◆ What the exercise asks
If a line in the data holds "this", copy that line out in full.

◆ Dataset content
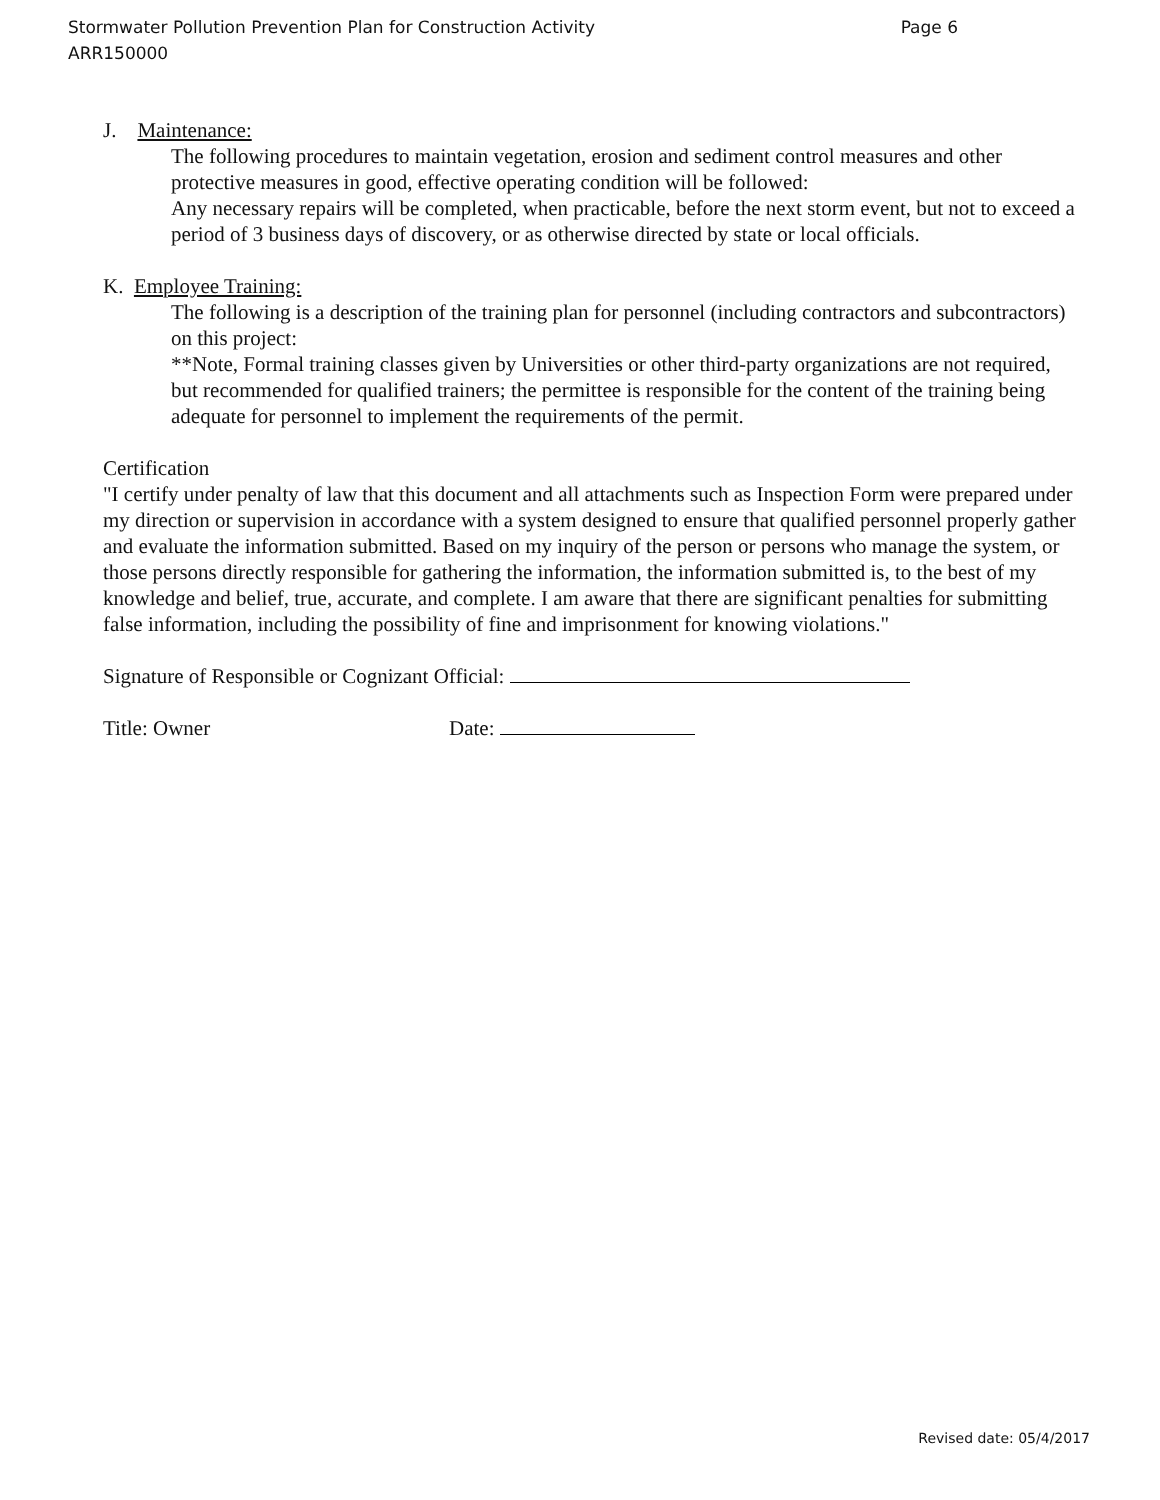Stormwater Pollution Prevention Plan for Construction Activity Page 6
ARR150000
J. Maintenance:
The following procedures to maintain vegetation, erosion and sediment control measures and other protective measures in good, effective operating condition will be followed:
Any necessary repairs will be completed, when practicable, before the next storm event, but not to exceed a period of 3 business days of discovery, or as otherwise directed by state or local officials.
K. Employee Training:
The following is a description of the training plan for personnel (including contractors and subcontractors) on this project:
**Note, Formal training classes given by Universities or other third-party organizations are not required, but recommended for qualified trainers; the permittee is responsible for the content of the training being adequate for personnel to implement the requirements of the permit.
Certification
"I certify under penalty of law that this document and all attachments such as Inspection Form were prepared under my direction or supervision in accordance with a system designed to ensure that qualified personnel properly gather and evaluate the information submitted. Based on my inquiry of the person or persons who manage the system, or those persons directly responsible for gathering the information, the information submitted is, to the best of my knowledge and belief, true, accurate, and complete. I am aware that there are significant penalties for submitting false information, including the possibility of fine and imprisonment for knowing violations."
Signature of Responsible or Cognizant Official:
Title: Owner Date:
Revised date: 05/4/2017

◆ Output
The following is a description of the training plan for personnel (including contractors and subcontractors) on this project:
"I certify under penalty of law that this document and all attachments such as Inspection Form were prepared under my direction or supervision in accordance with a system designed to ensure that qualified personnel properly gather and evaluate the information submitted. Based on my inquiry of the person or persons who manage the system, or those persons directly responsible for gathering the information, the information submitted is, to the best of my knowledge and belief, true, accurate, and complete. I am aware that there are significant penalties for submitting false information, including the possibility of fine and imprisonment for knowing violations."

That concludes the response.